**Documento de origem**

##########

Depoimento de Jardelina do Nascimento Araújo:
"Sou mais nova que
tudo isso, mas os meus pais e meu tio contaram tudo o que aconteceu para mim...
É que não só eu me interessei, como eles falavam muito daquilo tudo que foi
excepcional... Agora, aqueles velhos já estão mortos e estes jovens, que vieram
bem depois de mim, nem sabem de nada... Alguns, aqui, pensam até que cangaceiro é nome
de passarinho... ou é só folclore... A coisa era tão séria que a gente daqui
tinha até medo de falar de tudo aquilo até pouco tempo atrás... Mas, agora, tem
já tanto tempo... A gente mais velha achava que tinha algum perigo... Mas isso
já passou pra quase todo mundo... Tem gente que ainda nem sei se tem medo, mas
fica meio ressabiada.

##########

**O que fazer**
Por favor, transcreva o depoimento acima na íntegra, sem mudar nenhuma palavra nem pontuação.

**Trechos de dados**
##########

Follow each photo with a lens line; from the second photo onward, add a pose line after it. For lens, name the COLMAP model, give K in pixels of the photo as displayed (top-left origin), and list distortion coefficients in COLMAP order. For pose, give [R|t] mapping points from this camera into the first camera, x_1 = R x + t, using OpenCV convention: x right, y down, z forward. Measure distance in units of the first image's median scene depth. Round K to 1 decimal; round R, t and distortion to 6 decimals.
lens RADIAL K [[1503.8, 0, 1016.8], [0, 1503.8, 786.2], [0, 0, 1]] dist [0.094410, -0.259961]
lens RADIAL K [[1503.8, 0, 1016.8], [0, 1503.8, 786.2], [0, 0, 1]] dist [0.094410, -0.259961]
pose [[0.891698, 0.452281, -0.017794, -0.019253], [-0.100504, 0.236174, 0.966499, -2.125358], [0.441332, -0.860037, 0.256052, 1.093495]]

##########

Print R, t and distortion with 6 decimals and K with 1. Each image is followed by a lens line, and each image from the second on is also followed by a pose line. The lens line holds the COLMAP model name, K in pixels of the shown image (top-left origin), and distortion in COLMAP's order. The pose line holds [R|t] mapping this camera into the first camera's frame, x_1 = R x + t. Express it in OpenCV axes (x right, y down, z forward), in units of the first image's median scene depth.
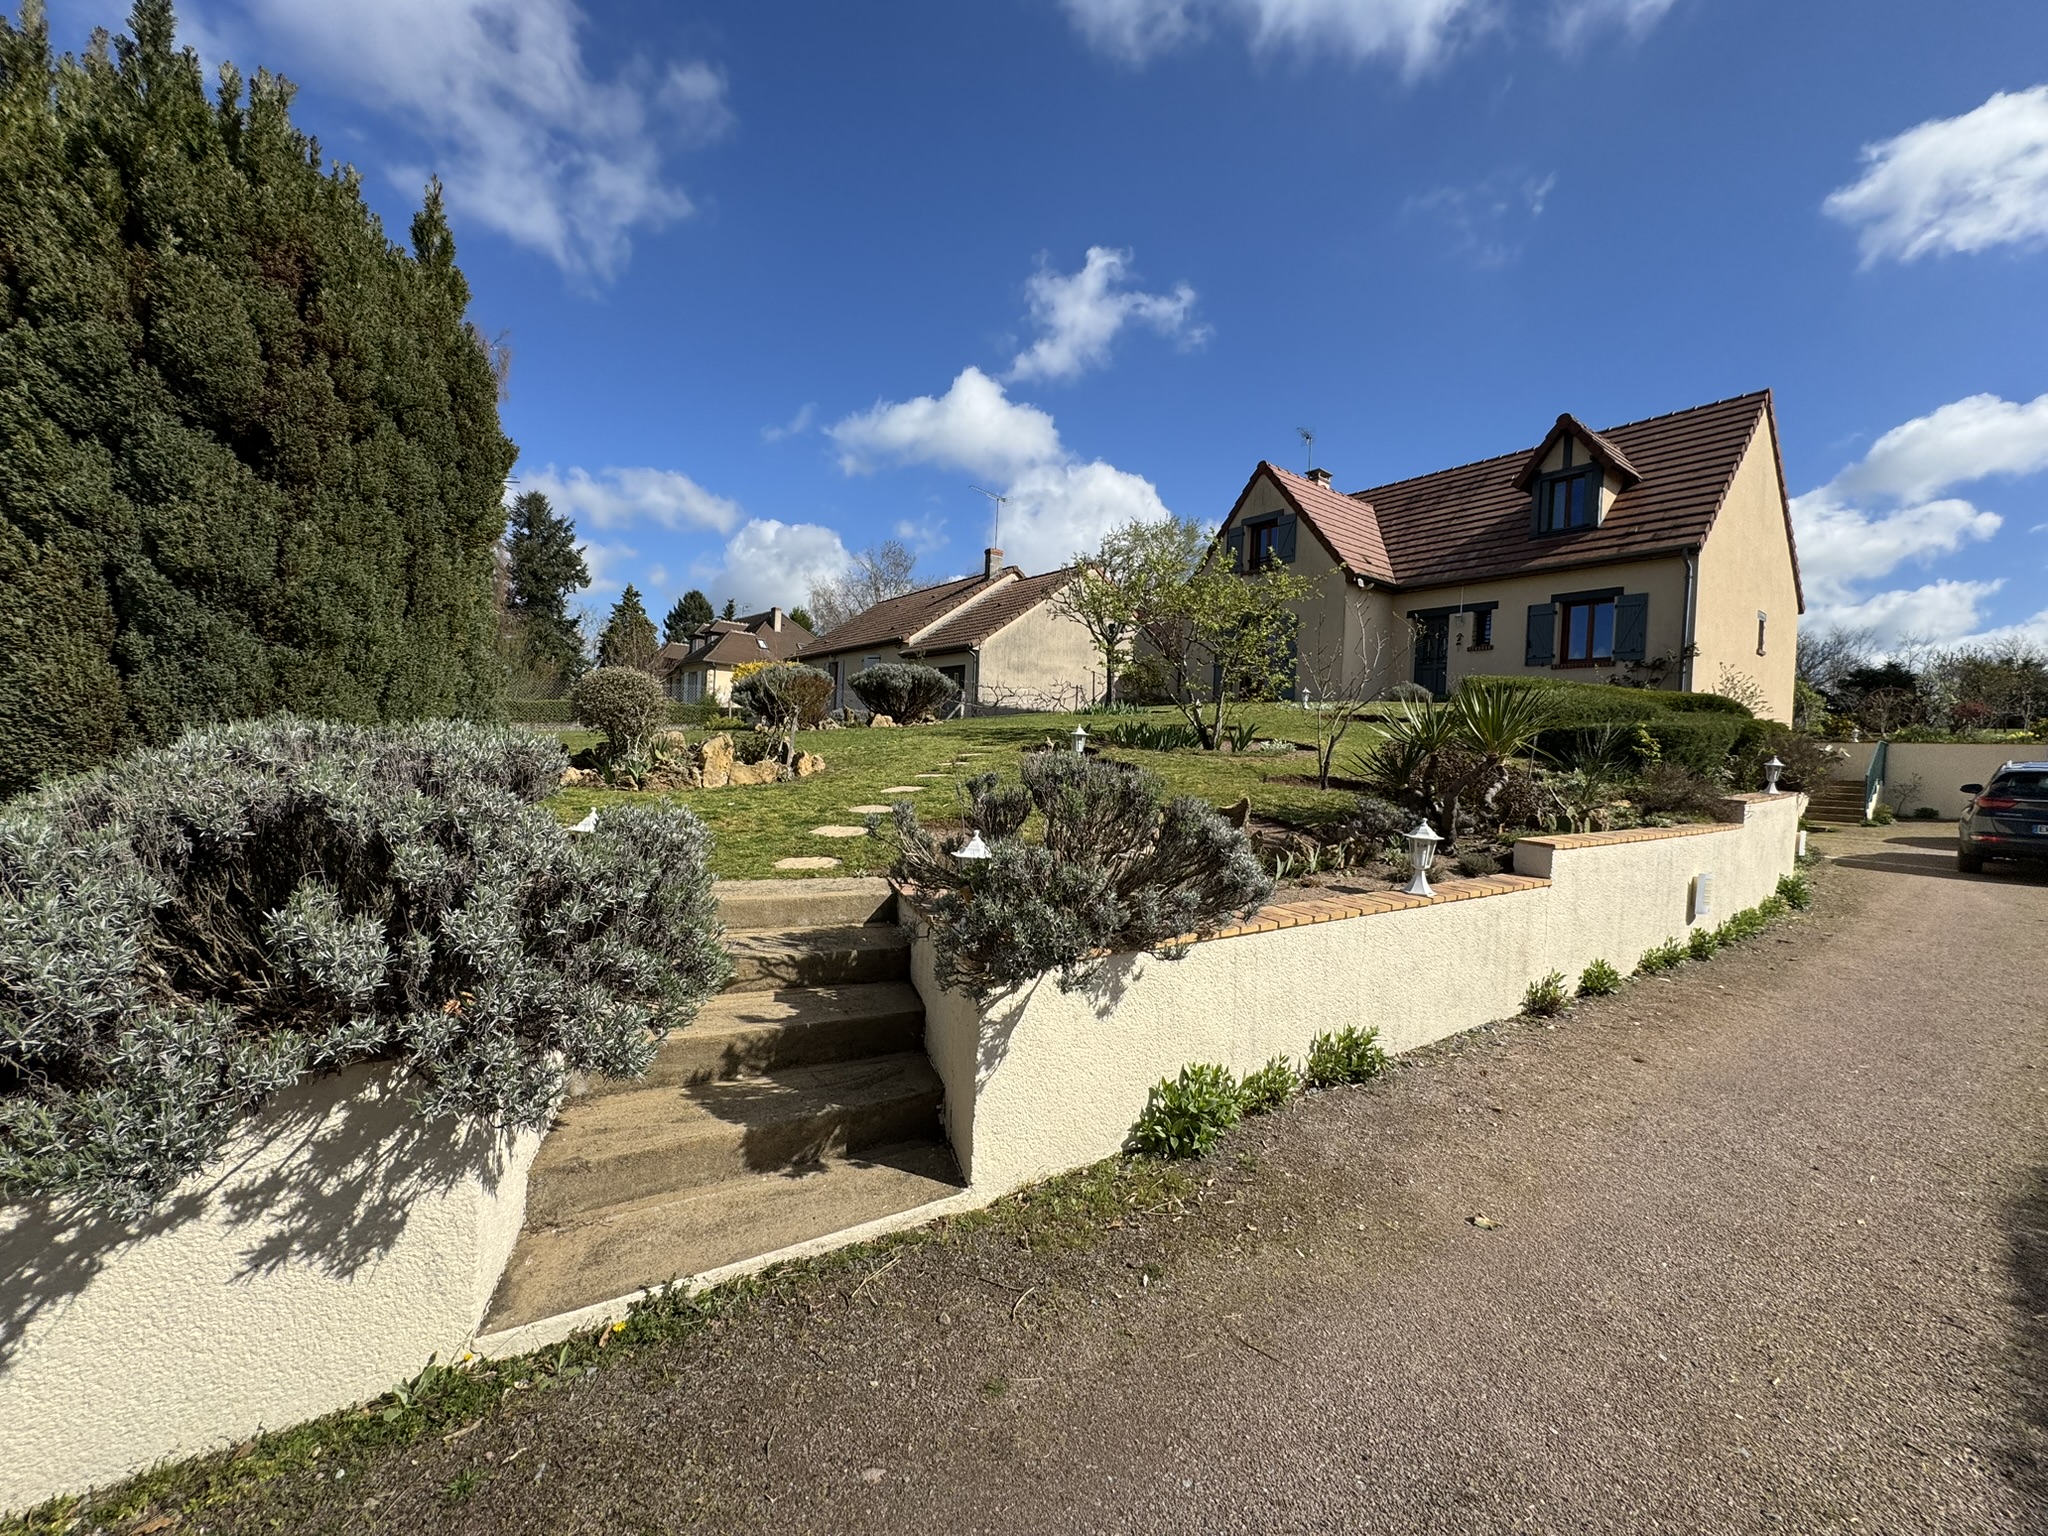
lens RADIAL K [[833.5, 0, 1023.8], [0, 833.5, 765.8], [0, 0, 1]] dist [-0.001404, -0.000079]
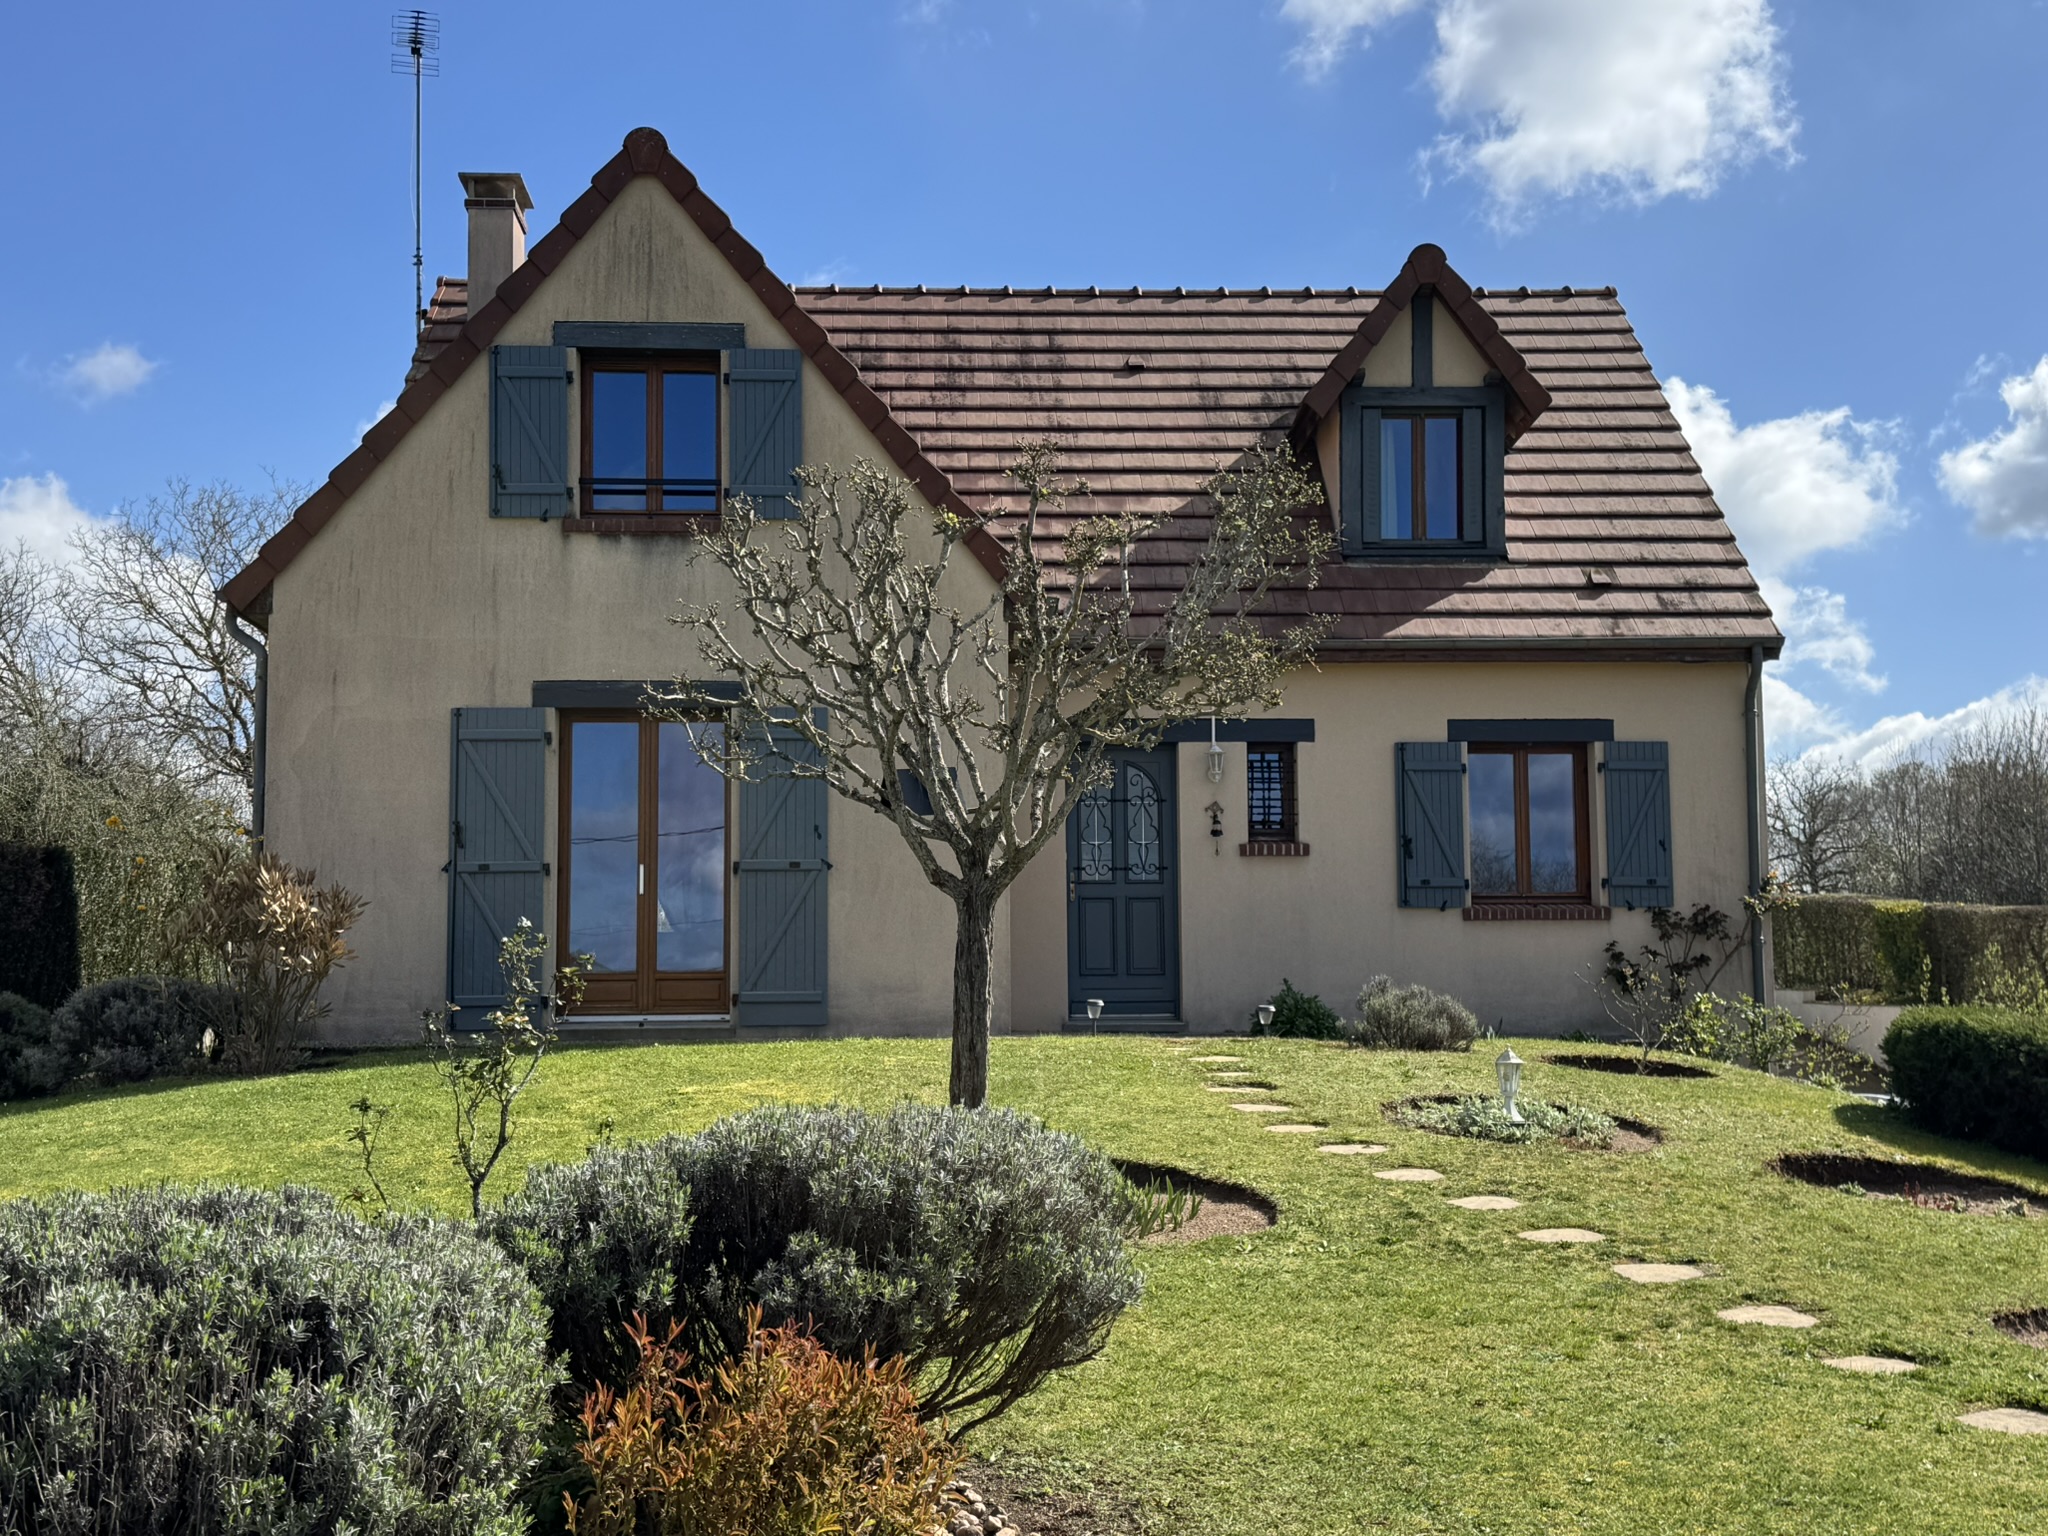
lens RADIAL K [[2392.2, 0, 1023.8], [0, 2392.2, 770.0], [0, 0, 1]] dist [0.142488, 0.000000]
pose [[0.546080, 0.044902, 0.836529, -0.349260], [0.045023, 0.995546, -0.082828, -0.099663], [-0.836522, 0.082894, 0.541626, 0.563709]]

##########

**Resposta da tarefa**
Depoimento de Jardelina do Nascimento Araújo:
"Sou mais nova que
tudo isso, mas os meus pais e meu tio contaram tudo o que aconteceu para mim...
É que não só eu me interessei, como eles falavam muito daquilo tudo que foi
excepcional... Agora, aqueles velhos já estão mortos e estes jovens, que vieram
bem depois de mim, nem sabem de nada... Alguns, aqui, pensam até que cangaceiro é nome
de passarinho... ou é só folclore... A coisa era tão séria que a gente daqui
tinha até medo de falar de tudo aquilo até pouco tempo atrás... Mas, agora, tem
já tanto tempo... A gente mais velha achava que tinha algum perigo... Mas isso
já passou pra quase todo mundo... Tem gente que ainda nem sei se tem medo, mas
fica meio ressabiada.